**TEKS HALAMAN**

Transformasi Digital di Kota Terkecil Indonesia

Kecilnya Kota Sibolga dengan populasi yang sedikit bukan merupakan halangan bagi masyarakat untuk beradaptasi terhadap transformasi digitalisasi sistem pembayaran. Melalui sinergi antara Bank Indonesia Sibolga, Pemko Sibolga, komunitas dan masyarakat umum, transformasi digital Kota Sibolga terus berkembang yang mendukung perekonomian.

Kota Sibolga merupakan salah satu kota terkecil di Indonesia. Bagaimana tidak, pada tahun 2023 luas wilayah nya hanya 10.77 Km2 . Dibandingkan dengan Jakarta Pusat tempat saya bertumbuh, luas nya sebesar 47,56 Km2, 4 kali lebih besar dari Kota Sibolga. 

Jumlah penduduk Kota Sibolga pada tahun 2023 sebanyak 91.265 jiwa, hanya 0,6% dari jumlah penduduk provinsi Sumatera Utara. Dari jumlah tersebut, yang masuk umur angkatan kerja sebanyak 38.509 jiwa atau 42% dari total penduduk Kota Sibolga. Sedangkan sisa nya sebanyak 52.756 jiwa bukan merupakan angkatan kerja (masih sekolah atau sedang tidak bekerja). Adapun tingkat pengangguran Kota Sibolga sebesar 6,79%.

**INFORMASI**
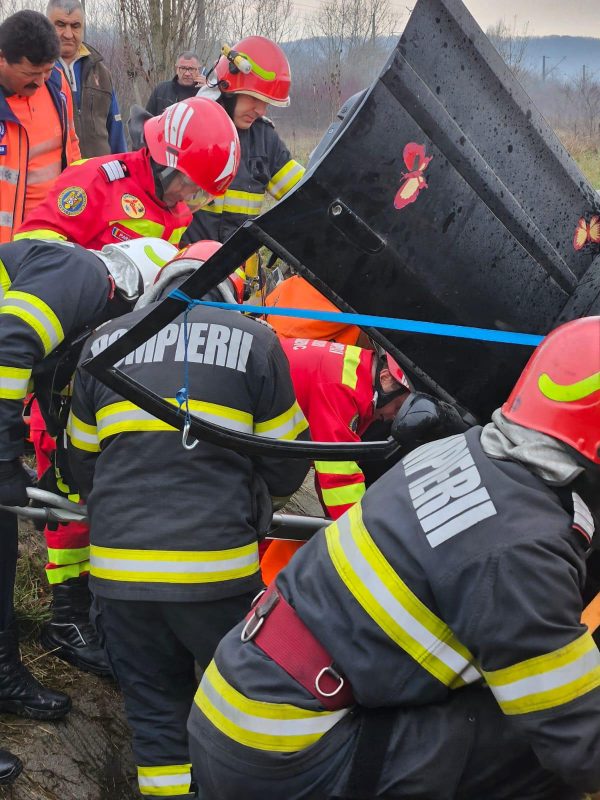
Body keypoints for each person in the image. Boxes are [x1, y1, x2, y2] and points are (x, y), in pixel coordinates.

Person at [188, 315, 600, 800]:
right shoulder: (521, 550)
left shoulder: (460, 452)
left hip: (235, 709)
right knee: (529, 742)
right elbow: (582, 746)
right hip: (284, 755)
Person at [66, 241, 310, 799]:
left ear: (156, 284)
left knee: (155, 718)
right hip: (216, 575)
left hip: (120, 578)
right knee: (244, 710)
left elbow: (82, 463)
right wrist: (248, 492)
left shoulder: (102, 343)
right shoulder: (257, 342)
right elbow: (286, 465)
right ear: (234, 291)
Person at [0, 236, 174, 784]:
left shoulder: (80, 310)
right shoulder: (81, 274)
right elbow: (10, 341)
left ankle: (3, 673)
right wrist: (3, 456)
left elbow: (52, 389)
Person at [260, 337, 410, 583]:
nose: (395, 417)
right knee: (287, 511)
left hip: (258, 420)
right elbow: (338, 476)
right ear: (385, 379)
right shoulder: (341, 388)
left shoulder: (357, 371)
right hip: (249, 429)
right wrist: (367, 539)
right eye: (398, 407)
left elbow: (329, 465)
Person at [15, 95, 240, 248]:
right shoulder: (96, 180)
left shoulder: (179, 211)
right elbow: (32, 241)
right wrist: (90, 269)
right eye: (192, 186)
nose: (189, 197)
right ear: (166, 166)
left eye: (201, 195)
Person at [184, 36, 304, 244]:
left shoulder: (266, 140)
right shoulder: (187, 127)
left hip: (239, 263)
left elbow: (304, 196)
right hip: (187, 259)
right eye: (254, 98)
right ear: (228, 89)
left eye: (266, 102)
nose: (261, 111)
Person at [0, 10, 80, 243]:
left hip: (56, 233)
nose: (40, 81)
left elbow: (72, 145)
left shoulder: (57, 83)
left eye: (47, 70)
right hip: (8, 246)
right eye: (31, 73)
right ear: (2, 58)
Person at [47, 0, 127, 157]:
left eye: (75, 26)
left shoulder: (102, 73)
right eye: (60, 25)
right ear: (47, 26)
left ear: (83, 27)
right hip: (60, 171)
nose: (68, 34)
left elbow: (116, 133)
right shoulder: (38, 73)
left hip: (100, 171)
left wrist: (122, 166)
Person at [146, 51, 206, 116]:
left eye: (191, 69)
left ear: (198, 70)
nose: (187, 73)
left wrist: (208, 90)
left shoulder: (205, 93)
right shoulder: (161, 90)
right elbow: (147, 119)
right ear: (176, 69)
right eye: (183, 68)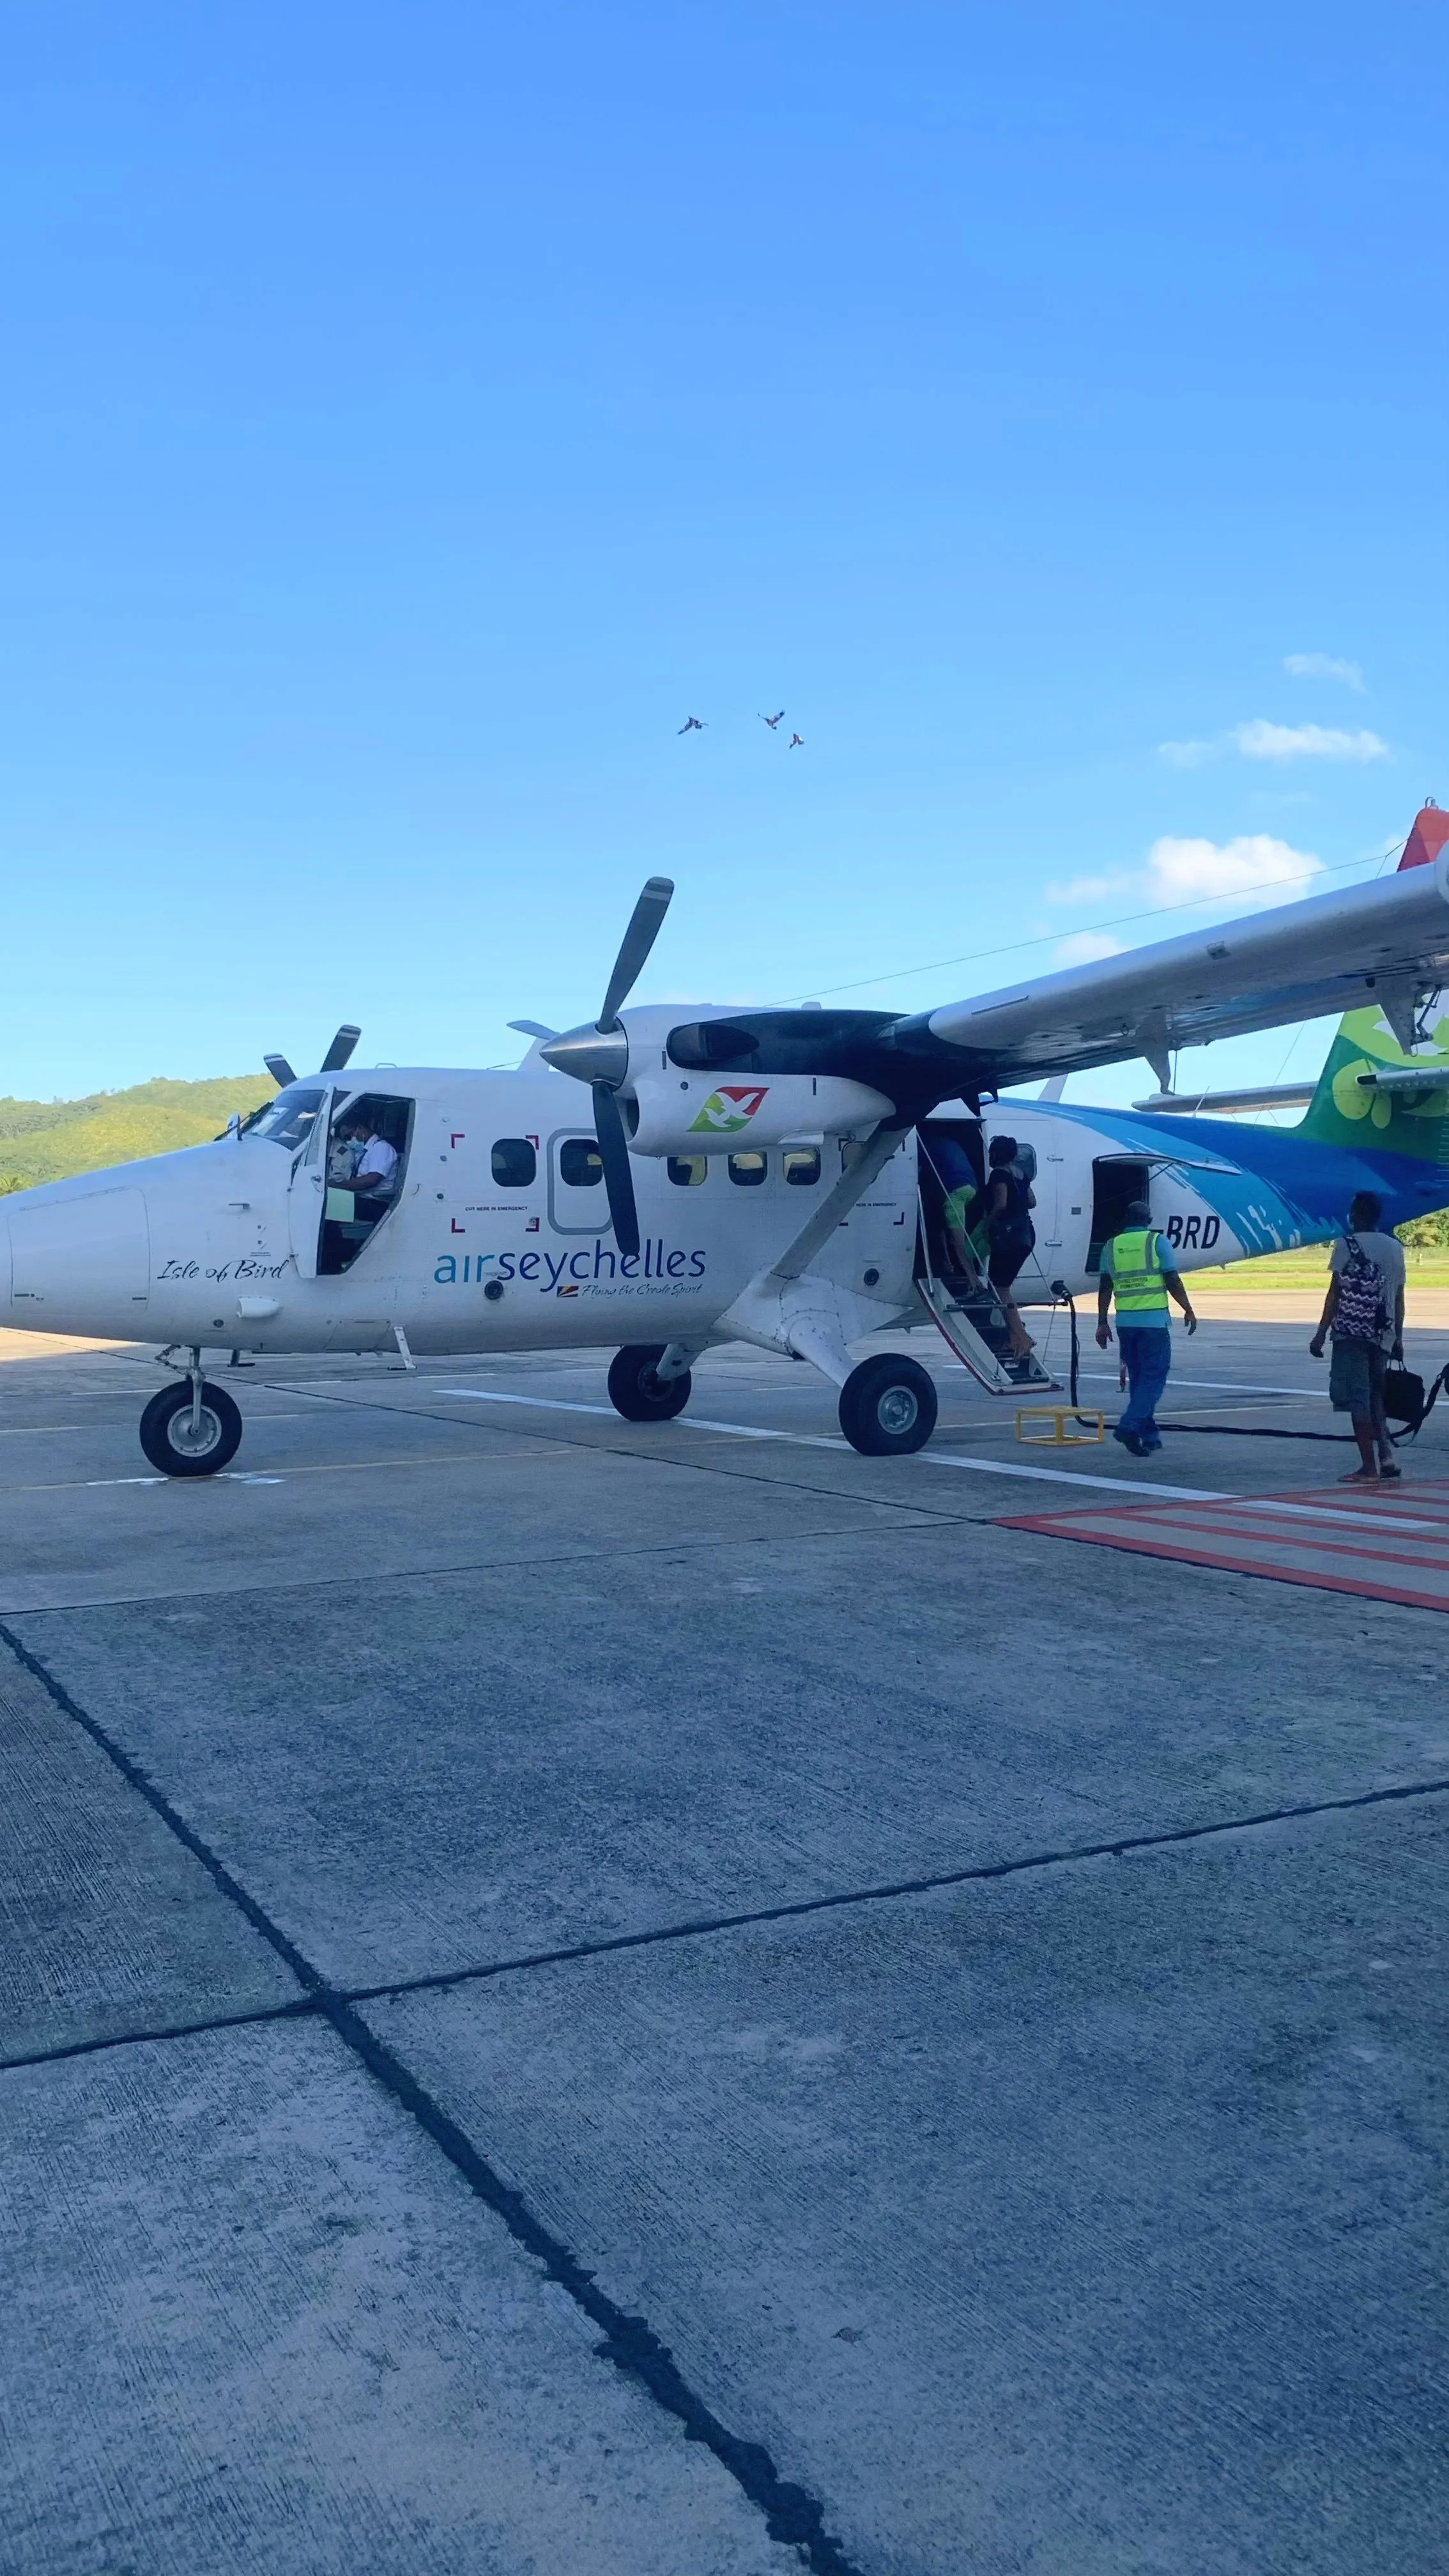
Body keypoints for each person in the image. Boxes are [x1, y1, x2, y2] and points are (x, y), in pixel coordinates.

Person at [1308, 1190, 1406, 1482]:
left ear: (1356, 1215)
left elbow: (1334, 1294)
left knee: (1358, 1399)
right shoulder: (1394, 1248)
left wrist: (1320, 1333)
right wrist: (1399, 1338)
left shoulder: (1344, 1245)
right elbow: (1399, 1297)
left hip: (1350, 1334)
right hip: (1383, 1333)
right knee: (1377, 1394)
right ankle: (1386, 1457)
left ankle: (1368, 1469)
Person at [1095, 1198, 1197, 1455]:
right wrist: (1188, 1309)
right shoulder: (1156, 1241)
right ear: (1148, 1220)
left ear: (1126, 1221)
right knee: (1153, 1379)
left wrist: (1101, 1323)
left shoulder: (1110, 1247)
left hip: (1125, 1323)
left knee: (1140, 1380)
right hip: (1152, 1323)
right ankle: (1129, 1426)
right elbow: (1172, 1279)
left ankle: (1149, 1436)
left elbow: (1105, 1287)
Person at [944, 1135, 1037, 1360]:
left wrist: (990, 1224)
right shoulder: (1021, 1174)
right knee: (1001, 1287)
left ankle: (1021, 1337)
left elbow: (1001, 1204)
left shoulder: (999, 1175)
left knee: (1001, 1289)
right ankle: (1015, 1335)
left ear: (996, 1154)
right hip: (1026, 1234)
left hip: (1007, 1237)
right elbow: (1032, 1202)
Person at [351, 1119, 400, 1221]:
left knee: (328, 1206)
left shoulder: (381, 1148)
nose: (352, 1138)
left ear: (360, 1128)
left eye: (352, 1134)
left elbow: (372, 1180)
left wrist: (341, 1185)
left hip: (374, 1203)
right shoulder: (369, 1149)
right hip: (363, 1199)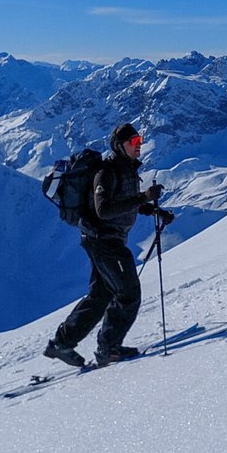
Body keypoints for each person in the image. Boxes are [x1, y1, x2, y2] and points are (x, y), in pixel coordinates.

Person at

**PERMINTAAN TUGAS**
Salin ulang bagian teks halaman tentang transformasi digital Kota Sibolga antara "Transformasi Digital di" dan "dari Kota Sibolga.", termasuk keduanya, sambil menukar "masyarakat" dengan "warga".

**JAWABAN**
Transformasi Digital di Kota Terkecil Indonesia

Kecilnya Kota Sibolga dengan populasi yang sedikit bukan merupakan halangan bagi warga untuk beradaptasi terhadap transformasi digitalisasi sistem pembayaran. Melalui sinergi antara Bank Indonesia Sibolga, Pemko Sibolga, komunitas dan warga umum, transformasi digital Kota Sibolga terus berkembang yang mendukung perekonomian.

Kota Sibolga merupakan salah satu kota terkecil di Indonesia. Bagaimana tidak, pada tahun 2023 luas wilayah nya hanya 10.77 Km2 . Dibandingkan dengan Jakarta Pusat tempat saya bertumbuh, luas nya sebesar 47,56 Km2, 4 kali lebih besar dari Kota Sibolga.